Toca entonces ahora hacer la pregunta cuya respuesta no develan las autoridades: para los internos, ¿no hay plazas o no hay plata? Es incongruente y hasta detestable por lo que tiene de burla, oír decir que se necesitan médicos en el país y, al mismo tiempo, atreverse a decir que no hay plazas para médicos internos en ese mismo país. No hay plata ni hay recursos. Los recursos no son solamente estructuras, sino tecnología y recursos humanos. Mucho tiempo se ha perdido y le debemos a los graduados de medicina y cirugía alcanzar sus sueños, su llamado, su vocación. Echemos para atrás el tiempo, cuando éramos graduandos y queríamos entrar al hospital al día siguiente, ya doctores, como así nos lo creíamos y orgullosos lo decían nuestros padres.

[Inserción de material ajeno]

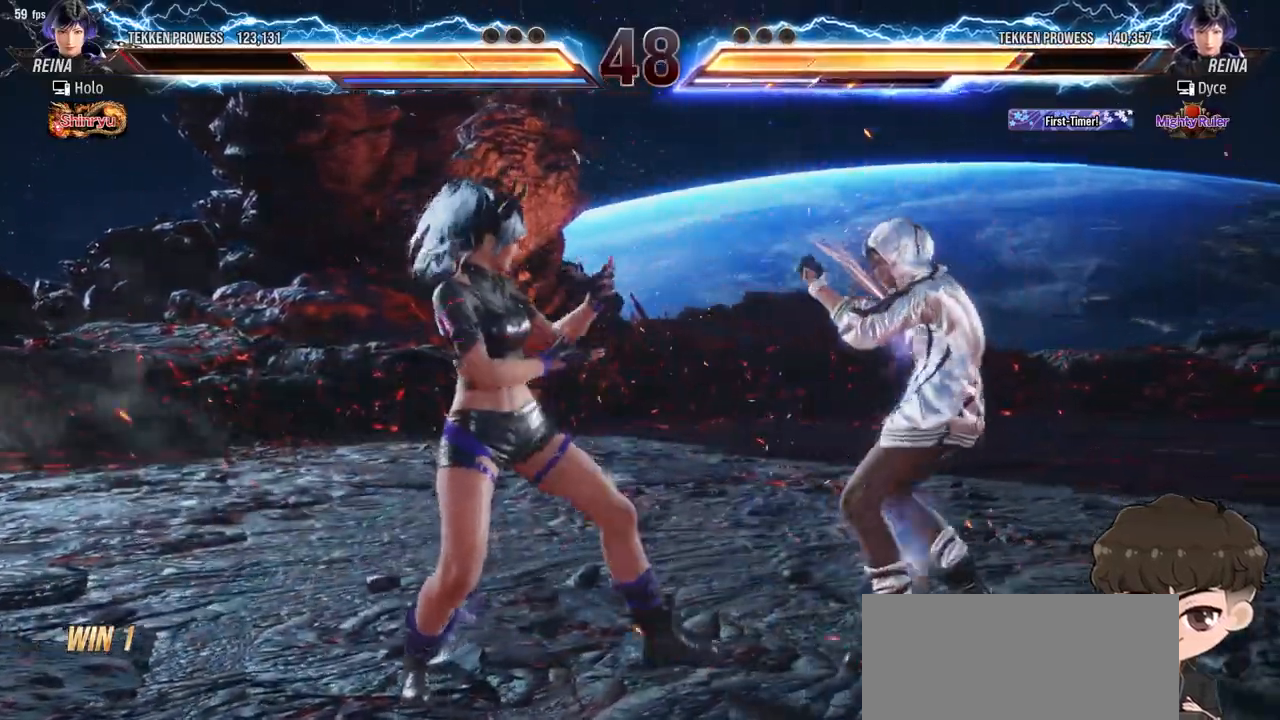
{"buttons": ["DPAD_RIGHT"], "events": [[33, "DPAD_DOWN", "down"], [183, "DPAD_DOWN", "up"]]}
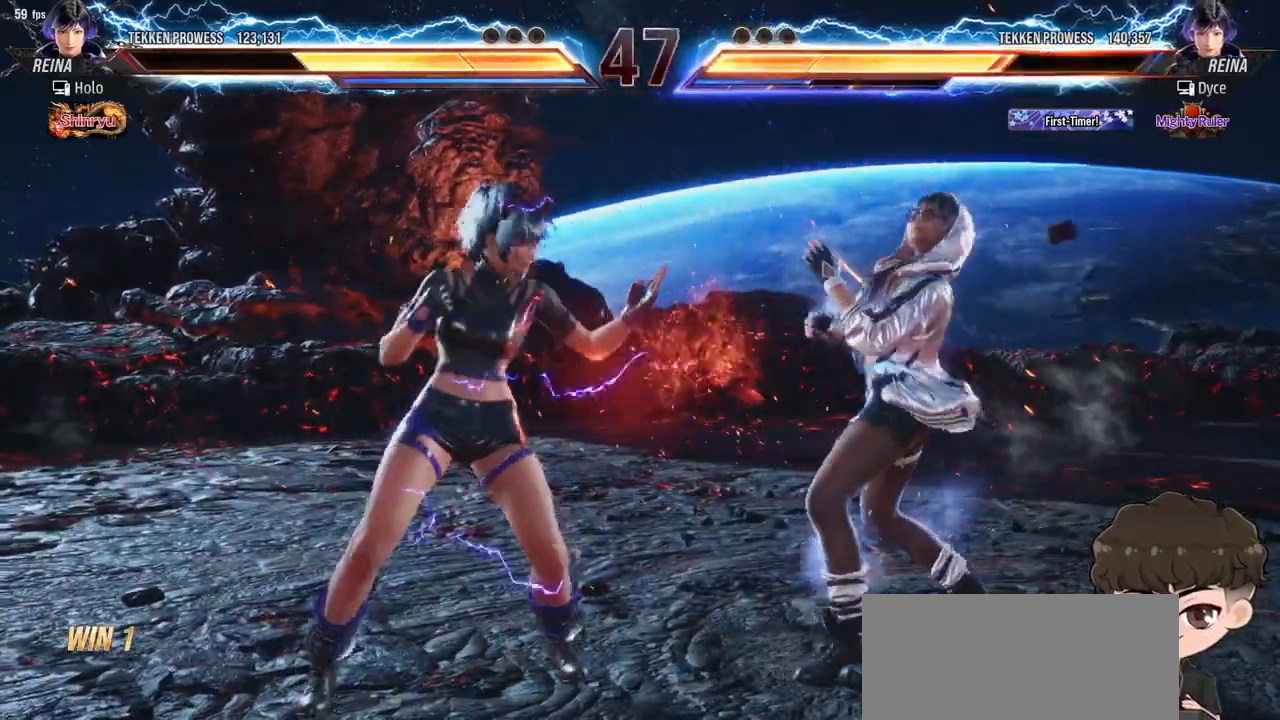
{"buttons": ["DPAD_RIGHT"], "events": []}
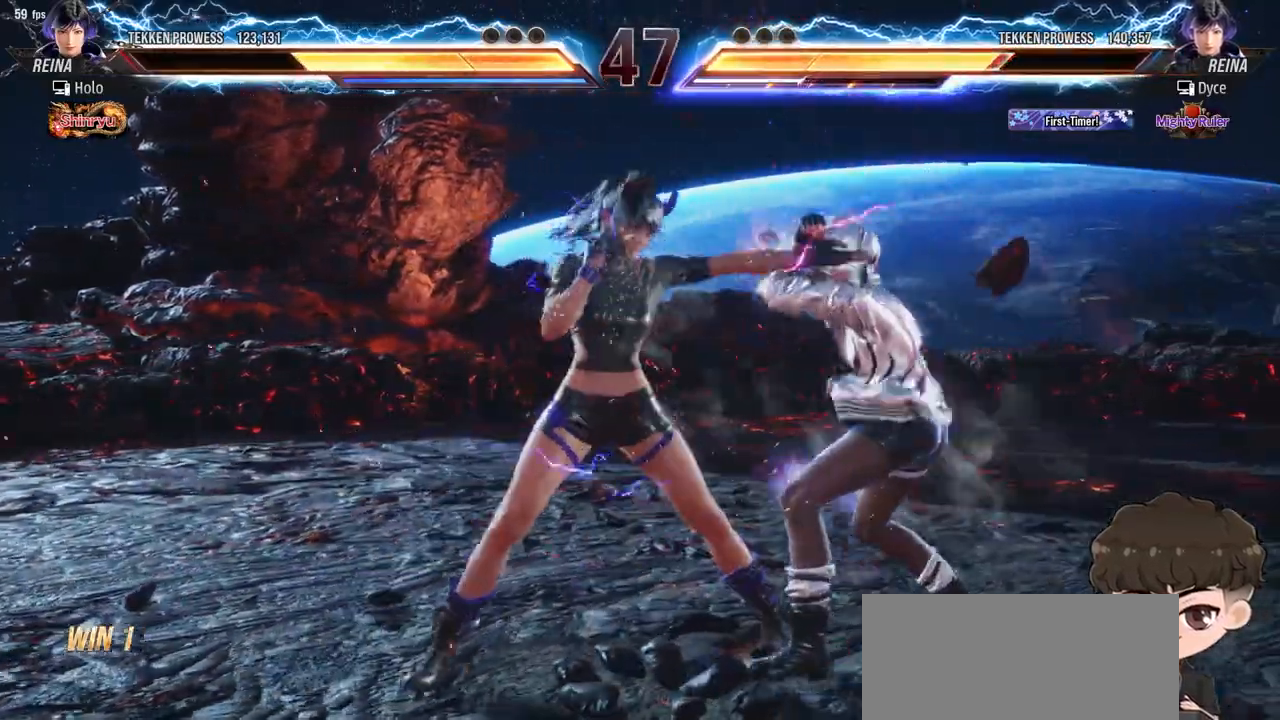
{"buttons": ["DPAD_RIGHT"], "events": []}
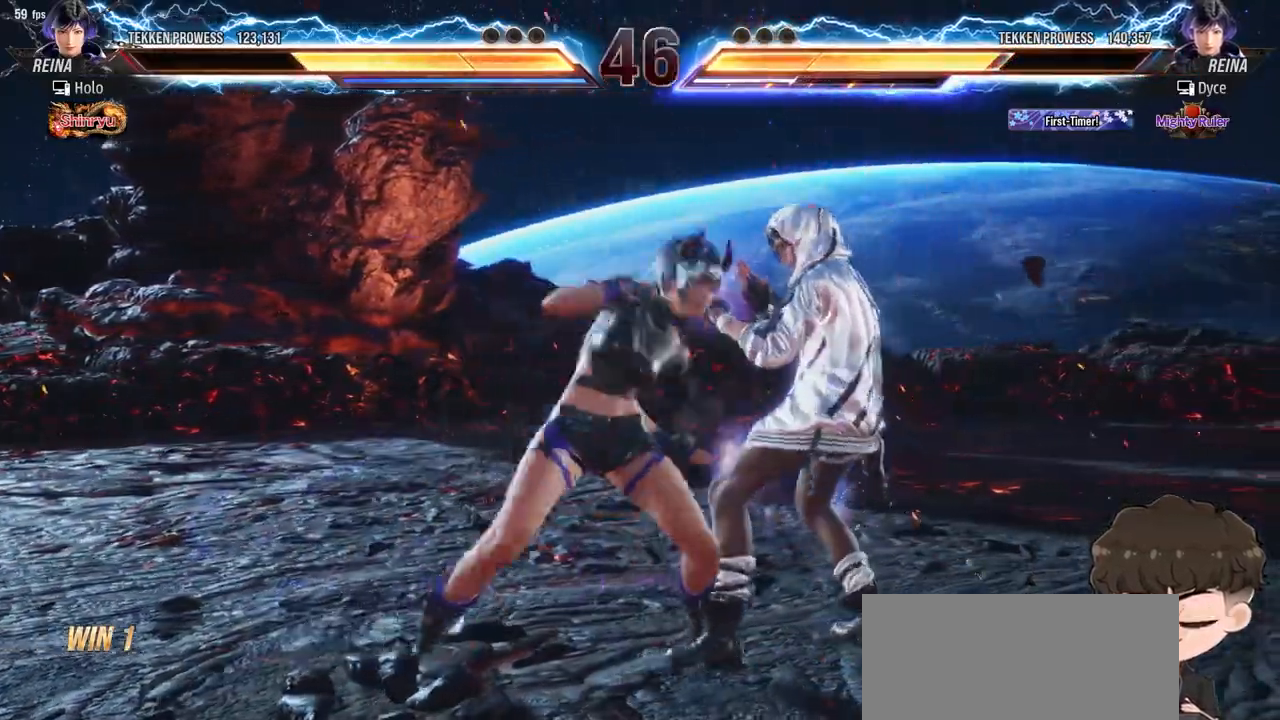
{"buttons": ["DPAD_RIGHT"], "events": []}
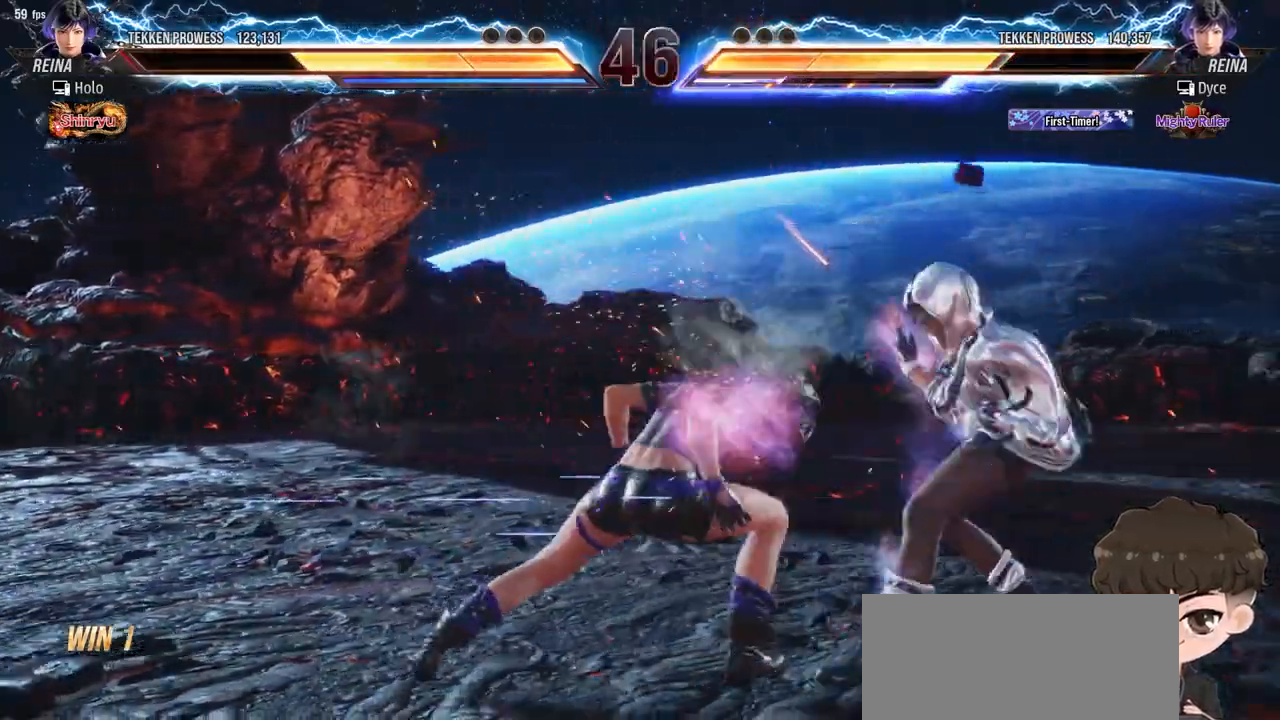
{"buttons": [], "events": [[50, "DPAD_RIGHT", "up"], [233, "CROSS", "down"], [233, "DPAD_DOWN", "down"], [233, "DPAD_LEFT", "down"], [317, "CROSS", "up"], [333, "DPAD_DOWN", "up"], [333, "DPAD_LEFT", "up"], [333, "TRIANGLE", "down"], [383, "TRIANGLE", "up"]]}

No tengo cifras concretas para afirmar que aquí no faltan médicos ni internos; lo que sí es un hecho visible es que la pandemia dio cuenta de lo indeseable de un sistema sin recursos, que tuvo que recurrir a ese bloque grande y aún en formación, como son los médicos internos, para afrontar la gravedad de una infección devastadora y cuidar pacientes con no más que su vocación. Los programas de internado deben revisarse, los internos deben respetarse y debe prevalecer el compromiso de servicio y atención a la población, mientras se responde a los tiempos. Hay que encontrar los dineros entre los excesos del gasto público. Los internados como se sufren hoy, no son la causa de las serias falencias en salud pública, sino el resultado que redunda en daños, de una forma de maraña lírico-moral, como diría Italo Calvino.